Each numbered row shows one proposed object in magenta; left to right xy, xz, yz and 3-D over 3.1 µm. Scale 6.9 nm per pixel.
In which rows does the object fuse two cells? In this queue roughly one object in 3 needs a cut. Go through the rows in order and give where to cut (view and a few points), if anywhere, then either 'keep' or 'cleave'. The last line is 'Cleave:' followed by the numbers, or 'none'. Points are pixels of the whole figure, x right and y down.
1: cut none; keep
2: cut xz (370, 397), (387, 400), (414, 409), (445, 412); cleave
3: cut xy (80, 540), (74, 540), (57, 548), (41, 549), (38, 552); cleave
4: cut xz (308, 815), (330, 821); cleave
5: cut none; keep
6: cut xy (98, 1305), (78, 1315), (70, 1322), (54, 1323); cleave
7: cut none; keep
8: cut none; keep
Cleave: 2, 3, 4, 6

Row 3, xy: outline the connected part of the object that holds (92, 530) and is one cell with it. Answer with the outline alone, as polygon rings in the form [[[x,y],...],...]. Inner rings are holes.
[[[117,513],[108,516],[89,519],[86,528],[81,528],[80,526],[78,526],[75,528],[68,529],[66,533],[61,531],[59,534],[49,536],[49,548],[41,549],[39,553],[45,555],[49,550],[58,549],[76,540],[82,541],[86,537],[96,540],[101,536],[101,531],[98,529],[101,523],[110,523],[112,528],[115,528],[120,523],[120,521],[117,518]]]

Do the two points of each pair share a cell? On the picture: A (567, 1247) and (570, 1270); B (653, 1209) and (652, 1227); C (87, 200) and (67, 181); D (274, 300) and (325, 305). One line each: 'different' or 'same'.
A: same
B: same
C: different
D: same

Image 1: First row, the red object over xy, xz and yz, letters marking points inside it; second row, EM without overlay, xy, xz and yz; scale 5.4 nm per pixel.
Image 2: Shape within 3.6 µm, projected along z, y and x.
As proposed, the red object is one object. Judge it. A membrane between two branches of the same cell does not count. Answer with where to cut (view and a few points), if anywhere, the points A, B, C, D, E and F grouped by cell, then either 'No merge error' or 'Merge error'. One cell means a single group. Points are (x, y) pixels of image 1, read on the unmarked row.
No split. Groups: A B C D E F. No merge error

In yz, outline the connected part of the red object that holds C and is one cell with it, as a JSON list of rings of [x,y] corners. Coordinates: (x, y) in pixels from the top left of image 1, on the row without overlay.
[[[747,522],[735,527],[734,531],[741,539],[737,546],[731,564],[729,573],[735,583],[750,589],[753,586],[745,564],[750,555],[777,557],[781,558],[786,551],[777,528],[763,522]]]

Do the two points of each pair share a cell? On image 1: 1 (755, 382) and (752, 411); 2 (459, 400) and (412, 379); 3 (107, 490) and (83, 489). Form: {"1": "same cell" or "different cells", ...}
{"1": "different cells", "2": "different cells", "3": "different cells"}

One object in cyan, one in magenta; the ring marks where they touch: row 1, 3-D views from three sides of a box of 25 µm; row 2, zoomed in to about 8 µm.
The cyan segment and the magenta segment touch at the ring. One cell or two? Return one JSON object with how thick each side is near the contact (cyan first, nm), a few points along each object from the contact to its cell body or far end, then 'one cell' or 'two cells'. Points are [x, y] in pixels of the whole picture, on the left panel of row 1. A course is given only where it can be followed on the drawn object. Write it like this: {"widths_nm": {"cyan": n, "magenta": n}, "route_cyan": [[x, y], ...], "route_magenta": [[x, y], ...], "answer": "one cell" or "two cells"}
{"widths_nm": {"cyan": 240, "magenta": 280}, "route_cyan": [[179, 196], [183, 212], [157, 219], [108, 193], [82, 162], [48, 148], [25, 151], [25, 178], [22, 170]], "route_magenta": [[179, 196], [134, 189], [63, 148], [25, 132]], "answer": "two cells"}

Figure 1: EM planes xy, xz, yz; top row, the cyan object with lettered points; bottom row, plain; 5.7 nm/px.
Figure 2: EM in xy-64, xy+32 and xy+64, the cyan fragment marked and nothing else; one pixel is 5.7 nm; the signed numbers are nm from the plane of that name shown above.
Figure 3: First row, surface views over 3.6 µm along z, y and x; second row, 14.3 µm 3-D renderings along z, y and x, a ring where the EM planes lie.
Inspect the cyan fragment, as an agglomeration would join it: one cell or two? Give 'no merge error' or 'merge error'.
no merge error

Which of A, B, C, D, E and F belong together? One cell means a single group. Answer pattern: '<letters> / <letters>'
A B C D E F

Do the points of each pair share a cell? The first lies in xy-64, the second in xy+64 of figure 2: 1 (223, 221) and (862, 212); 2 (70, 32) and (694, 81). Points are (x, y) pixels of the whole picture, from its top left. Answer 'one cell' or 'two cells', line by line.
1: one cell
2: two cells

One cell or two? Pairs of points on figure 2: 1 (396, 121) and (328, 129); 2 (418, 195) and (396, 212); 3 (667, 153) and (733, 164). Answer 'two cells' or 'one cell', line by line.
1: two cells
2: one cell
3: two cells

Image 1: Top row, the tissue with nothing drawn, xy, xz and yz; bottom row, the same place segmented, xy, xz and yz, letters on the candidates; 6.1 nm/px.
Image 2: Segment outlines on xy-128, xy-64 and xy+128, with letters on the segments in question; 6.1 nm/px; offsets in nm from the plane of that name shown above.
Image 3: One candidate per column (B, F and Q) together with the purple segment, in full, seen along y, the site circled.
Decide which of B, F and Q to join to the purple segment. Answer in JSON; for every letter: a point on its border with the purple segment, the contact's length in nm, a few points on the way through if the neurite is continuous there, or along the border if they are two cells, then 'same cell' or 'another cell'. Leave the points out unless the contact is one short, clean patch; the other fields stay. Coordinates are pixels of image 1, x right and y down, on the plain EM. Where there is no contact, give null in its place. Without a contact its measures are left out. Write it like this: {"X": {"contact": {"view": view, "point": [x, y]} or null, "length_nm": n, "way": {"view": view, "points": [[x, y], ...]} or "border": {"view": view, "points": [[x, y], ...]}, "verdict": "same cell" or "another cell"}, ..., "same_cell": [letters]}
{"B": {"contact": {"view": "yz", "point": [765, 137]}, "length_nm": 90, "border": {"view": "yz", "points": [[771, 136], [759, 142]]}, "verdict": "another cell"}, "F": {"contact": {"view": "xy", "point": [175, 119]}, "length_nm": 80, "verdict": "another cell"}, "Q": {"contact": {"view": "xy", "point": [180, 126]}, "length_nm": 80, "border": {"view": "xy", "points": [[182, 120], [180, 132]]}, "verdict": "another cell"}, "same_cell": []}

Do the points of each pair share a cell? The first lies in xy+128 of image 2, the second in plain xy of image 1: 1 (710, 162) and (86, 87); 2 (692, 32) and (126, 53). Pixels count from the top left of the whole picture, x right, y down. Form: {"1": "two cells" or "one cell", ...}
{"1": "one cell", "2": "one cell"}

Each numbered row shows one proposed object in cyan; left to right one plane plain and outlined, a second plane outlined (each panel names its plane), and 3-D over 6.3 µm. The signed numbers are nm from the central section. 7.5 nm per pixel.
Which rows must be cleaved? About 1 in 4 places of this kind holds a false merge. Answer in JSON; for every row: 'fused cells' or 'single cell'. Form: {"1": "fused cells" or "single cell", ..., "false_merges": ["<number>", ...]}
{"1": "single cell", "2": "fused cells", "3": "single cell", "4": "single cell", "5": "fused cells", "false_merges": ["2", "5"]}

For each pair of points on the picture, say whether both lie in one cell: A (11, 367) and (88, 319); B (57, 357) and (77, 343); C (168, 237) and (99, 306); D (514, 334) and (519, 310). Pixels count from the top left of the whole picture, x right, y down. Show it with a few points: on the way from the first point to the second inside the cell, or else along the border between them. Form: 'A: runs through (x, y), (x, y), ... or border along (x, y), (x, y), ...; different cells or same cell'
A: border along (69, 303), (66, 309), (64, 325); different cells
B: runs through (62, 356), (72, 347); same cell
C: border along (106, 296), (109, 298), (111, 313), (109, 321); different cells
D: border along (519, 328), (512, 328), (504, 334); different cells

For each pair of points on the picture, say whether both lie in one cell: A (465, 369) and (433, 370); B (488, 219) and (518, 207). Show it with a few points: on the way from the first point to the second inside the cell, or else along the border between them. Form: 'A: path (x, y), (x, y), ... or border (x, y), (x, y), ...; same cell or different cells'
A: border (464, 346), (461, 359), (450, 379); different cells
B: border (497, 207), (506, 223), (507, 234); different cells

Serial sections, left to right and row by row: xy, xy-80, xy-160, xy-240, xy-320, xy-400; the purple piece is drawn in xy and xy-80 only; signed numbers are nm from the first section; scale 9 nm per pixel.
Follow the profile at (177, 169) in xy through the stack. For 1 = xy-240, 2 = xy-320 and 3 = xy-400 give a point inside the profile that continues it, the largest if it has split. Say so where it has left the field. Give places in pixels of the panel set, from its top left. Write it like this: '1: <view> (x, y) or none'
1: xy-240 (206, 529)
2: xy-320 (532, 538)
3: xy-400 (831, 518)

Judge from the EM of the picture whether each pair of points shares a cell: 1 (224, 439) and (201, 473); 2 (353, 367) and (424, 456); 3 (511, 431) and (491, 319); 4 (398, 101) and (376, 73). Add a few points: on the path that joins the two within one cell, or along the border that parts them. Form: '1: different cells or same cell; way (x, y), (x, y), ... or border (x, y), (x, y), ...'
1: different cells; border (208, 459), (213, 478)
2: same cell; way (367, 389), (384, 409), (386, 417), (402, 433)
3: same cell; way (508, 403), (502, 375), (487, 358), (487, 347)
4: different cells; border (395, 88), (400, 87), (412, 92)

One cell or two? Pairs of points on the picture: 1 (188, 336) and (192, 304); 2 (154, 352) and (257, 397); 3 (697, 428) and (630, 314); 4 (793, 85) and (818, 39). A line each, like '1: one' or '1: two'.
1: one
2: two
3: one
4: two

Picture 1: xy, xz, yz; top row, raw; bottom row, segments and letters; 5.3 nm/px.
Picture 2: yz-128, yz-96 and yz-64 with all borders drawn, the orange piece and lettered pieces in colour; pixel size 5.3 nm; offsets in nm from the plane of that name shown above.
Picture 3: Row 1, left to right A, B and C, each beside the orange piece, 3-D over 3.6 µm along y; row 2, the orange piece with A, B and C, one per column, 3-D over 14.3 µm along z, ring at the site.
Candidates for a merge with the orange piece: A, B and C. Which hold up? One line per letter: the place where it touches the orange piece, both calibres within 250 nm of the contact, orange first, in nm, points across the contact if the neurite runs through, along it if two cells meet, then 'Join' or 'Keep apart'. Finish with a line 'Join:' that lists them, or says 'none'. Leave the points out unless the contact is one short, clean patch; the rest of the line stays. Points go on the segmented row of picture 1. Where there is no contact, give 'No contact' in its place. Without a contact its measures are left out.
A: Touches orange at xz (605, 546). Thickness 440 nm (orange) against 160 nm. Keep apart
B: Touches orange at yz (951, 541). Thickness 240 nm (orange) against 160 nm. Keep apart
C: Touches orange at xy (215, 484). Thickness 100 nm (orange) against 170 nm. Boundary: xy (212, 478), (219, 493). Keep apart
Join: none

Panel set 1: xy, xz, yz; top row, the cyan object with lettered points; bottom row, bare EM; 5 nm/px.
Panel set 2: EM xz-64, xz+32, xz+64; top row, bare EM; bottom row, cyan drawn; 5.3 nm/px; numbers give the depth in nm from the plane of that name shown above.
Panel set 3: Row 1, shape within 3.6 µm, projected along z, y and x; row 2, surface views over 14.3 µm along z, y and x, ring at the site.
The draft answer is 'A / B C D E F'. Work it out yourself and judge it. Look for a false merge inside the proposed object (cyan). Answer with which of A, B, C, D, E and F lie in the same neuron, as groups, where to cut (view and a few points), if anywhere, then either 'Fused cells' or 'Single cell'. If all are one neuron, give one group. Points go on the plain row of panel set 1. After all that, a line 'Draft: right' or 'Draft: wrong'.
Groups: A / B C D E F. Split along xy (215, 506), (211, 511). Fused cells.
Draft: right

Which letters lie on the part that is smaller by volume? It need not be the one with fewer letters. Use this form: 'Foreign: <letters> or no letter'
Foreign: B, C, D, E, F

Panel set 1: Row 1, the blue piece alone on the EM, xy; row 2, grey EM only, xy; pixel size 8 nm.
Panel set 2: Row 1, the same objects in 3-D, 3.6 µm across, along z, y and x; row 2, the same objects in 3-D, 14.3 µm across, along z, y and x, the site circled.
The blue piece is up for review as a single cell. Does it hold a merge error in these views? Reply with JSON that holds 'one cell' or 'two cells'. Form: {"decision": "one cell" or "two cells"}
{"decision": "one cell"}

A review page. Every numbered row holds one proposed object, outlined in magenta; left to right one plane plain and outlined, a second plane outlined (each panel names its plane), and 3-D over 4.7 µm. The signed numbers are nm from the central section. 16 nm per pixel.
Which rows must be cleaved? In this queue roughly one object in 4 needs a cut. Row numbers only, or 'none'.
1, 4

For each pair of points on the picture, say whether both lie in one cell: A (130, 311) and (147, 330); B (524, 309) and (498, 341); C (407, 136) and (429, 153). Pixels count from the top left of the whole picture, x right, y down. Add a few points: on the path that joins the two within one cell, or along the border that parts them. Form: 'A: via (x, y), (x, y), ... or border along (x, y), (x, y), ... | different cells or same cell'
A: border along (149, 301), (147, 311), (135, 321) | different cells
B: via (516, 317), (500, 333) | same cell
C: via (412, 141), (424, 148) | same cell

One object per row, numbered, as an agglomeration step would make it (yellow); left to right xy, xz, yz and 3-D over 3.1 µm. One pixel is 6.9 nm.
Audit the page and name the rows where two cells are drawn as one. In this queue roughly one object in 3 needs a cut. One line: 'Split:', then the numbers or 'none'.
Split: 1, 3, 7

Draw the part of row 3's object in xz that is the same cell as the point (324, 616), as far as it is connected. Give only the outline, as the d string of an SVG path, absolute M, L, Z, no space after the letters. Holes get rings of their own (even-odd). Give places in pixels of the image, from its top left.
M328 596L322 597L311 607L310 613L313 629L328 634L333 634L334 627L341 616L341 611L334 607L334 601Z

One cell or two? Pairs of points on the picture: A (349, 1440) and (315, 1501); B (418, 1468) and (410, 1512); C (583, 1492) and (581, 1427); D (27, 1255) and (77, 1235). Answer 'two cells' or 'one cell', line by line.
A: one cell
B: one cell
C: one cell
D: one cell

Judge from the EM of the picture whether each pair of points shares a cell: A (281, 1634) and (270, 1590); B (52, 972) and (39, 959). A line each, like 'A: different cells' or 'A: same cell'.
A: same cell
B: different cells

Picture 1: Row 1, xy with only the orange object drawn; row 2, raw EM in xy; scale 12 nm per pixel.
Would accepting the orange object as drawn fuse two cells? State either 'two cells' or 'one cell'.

# # # # #

### How to complete this task
Out of the data above, transcribe exactly and only the lines starting with the line that has "border (x, y), (x, y), ...'" and going on through the line that has "Picture 2: yz-128, yz-96", both included.

### Solution to the exercise
Judge from the EM of the picture whether each pair of points shares a cell: 1 (224, 439) and (201, 473); 2 (353, 367) and (424, 456); 3 (511, 431) and (491, 319); 4 (398, 101) and (376, 73). Add a few points: on the path that joins the two within one cell, or along the border that parts them. Form: '1: different cells or same cell; way (x, y), (x, y), ... or border (x, y), (x, y), ...'
1: different cells; border (208, 459), (213, 478)
2: same cell; way (367, 389), (384, 409), (386, 417), (402, 433)
3: same cell; way (508, 403), (502, 375), (487, 358), (487, 347)
4: different cells; border (395, 88), (400, 87), (412, 92)

One cell or two? Pairs of points on the picture: 1 (188, 336) and (192, 304); 2 (154, 352) and (257, 397); 3 (697, 428) and (630, 314); 4 (793, 85) and (818, 39). A line each, like '1: one' or '1: two'.
1: one
2: two
3: one
4: two

Picture 1: xy, xz, yz; top row, raw; bottom row, segments and letters; 5.3 nm/px.
Picture 2: yz-128, yz-96 and yz-64 with all borders drawn, the orange piece and lettered pieces in colour; pixel size 5.3 nm; offsets in nm from the plane of that name shown above.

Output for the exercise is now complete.